I really enjoyed reading Scobleizer’s take on the Adobe Flash saga. For those who have watched other news the last couple of weeks, Adobe has been the topic of conversation ever since Apple unveiled its new iPad, which doesn’t support Adobe Flash.
Many sites use Flash, so obviously Apple would want their users to be able to experience the web as it is, right? Wrong. Apple wants its users to enjoy the web as it will be, or, at least as Apple thinks it will be.
Steve Jobs likes to say “skate to where the puck will be”, and clearly Apple feels that the puck will be in the HTML5 corner.
This doesn’t portend ease for system administrators.

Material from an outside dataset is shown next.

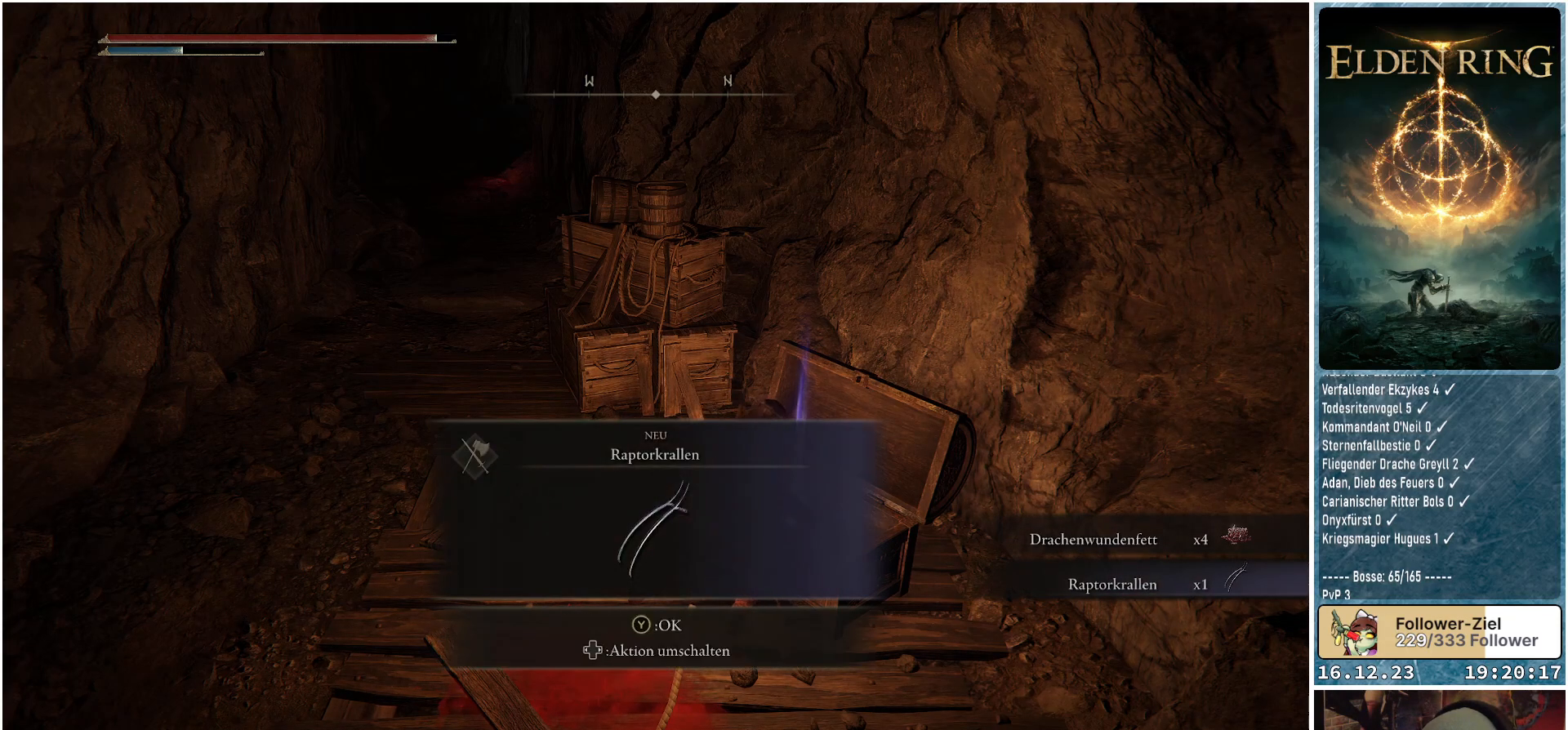
{"buttons": [], "left_stick": "center", "right_stick": "center", "events": []}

Yours is the job to ensure that things work, and for awhile they may well not, or at least not perfectly.
Scoble makes an excellent analogy that in the early days of Firefox many sites, especially financial sites (banks, credit cards, stock trading) simply didn’t work well with Firefox. This was because the different web developers were writing code for IE. But that changed, and it wasn’t Firefox that capitulated. Site developers heard from the masses (I was one of the them) and they started optimizing for both browsers.
Apple is betting on HTML5 (and it will be interesting to see if they start to cripple true HTML5 when it enables features that they don’t particularly care for).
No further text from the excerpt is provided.